FXStreet (Delhi) – Robin Winkler, Strategist at Deutsche Bank, suggests that the Australia is suffering from an income recession and the primary transmission channel for the terms-of-trade shock is mining investment, rather than net exports.

Key Quotes

“Only improvement in the external account, however, can prevent the income recession from feeding into a growing output gap and greater disinflation in 2016. That requires a substantially weaker exchange rate.

We show that excessive imports are the main drag on output. The RBA hopes for rising domestic consumption ratios, but much additional spending will leak abroad and widen the trade deficit, in the absence of an improbably fast recovery in exports. At a time of declining investment and FDI inflows, we argue that Australia can ill afford to finance a widening current account deficit through debt-generating inflows.

Reducing the output gap and unemployment through consumption therefore requires significant further depreciation so that import substitution stabilizes the external account. We estimate that a narrowing output gap with unemployment permanently at 5.9% requires the TWI to weaken by up to 10%, in line with fair value on our BEER model. This should also be the primary reflationary channel.

(Records contained in a dataset)

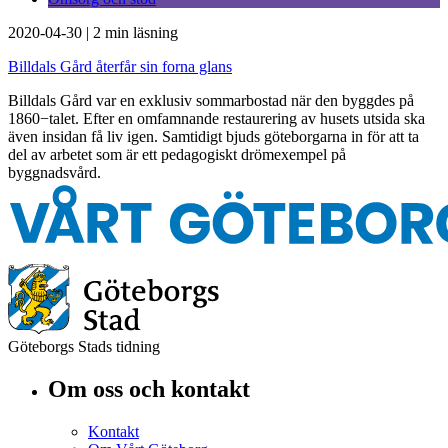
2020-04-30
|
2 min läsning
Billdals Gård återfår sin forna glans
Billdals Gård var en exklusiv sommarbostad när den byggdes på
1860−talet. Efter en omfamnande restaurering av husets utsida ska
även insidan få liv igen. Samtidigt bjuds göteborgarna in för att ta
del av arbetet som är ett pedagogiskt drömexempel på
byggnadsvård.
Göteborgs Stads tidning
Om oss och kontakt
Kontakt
* * *
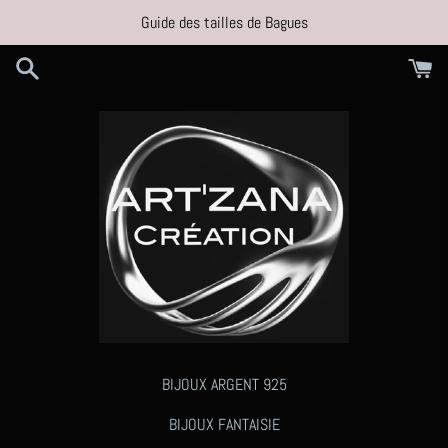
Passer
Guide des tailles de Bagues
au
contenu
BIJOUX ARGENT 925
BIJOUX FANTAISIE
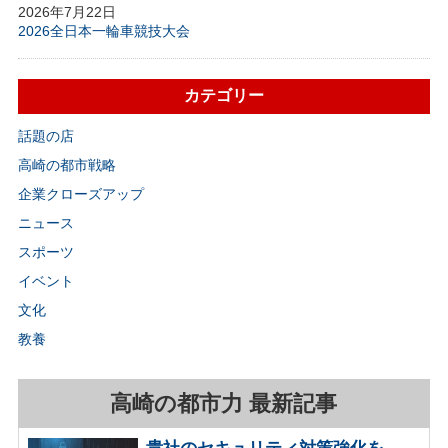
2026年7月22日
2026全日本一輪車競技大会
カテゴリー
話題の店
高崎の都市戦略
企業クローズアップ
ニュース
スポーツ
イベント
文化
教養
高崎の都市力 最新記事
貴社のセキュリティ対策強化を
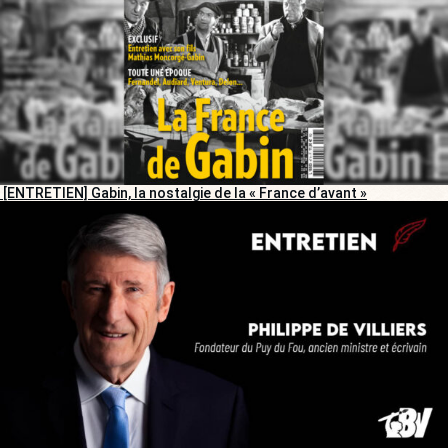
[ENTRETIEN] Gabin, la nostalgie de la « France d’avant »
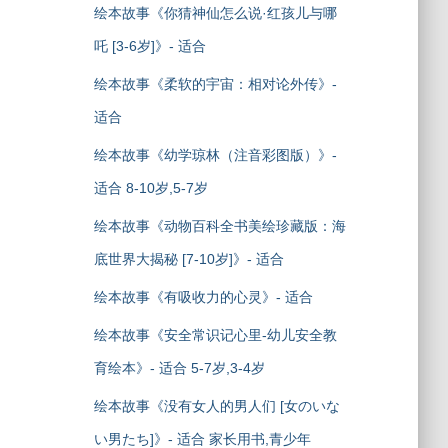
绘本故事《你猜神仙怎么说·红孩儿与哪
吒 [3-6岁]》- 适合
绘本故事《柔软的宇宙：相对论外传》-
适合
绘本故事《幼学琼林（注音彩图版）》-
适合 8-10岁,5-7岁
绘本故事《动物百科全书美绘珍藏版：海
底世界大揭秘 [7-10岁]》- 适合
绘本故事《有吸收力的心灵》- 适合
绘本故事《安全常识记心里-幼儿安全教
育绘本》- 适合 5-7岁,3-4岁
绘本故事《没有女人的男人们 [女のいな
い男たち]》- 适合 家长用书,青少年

Problem A » List every acronym that appears in the text on Australia's income recession.
Problem B » From the dataset rows, extract the lines starting at the line that contains "[ENTRETIEN] Gabin, la" and ending at the line that contains "い男たち]》- 适合 家长用书,青少年". Leave the pictures out of your answer.
The text on Australia's income recession and the dataset rows are unrelated material.

Final answer A » RBA, FDI, TWI, BEER

Final answer B »
[ENTRETIEN] Gabin, la nostalgie de la « France d’avant »
绘本故事《你猜神仙怎么说·红孩儿与哪
吒 [3-6岁]》- 适合
绘本故事《柔软的宇宙：相对论外传》-
适合
绘本故事《幼学琼林（注音彩图版）》-
适合 8-10岁,5-7岁
绘本故事《动物百科全书美绘珍藏版：海
底世界大揭秘 [7-10岁]》- 适合
绘本故事《有吸收力的心灵》- 适合
绘本故事《安全常识记心里-幼儿安全教
育绘本》- 适合 5-7岁,3-4岁
绘本故事《没有女人的男人们 [女のいな
い男たち]》- 适合 家长用书,青少年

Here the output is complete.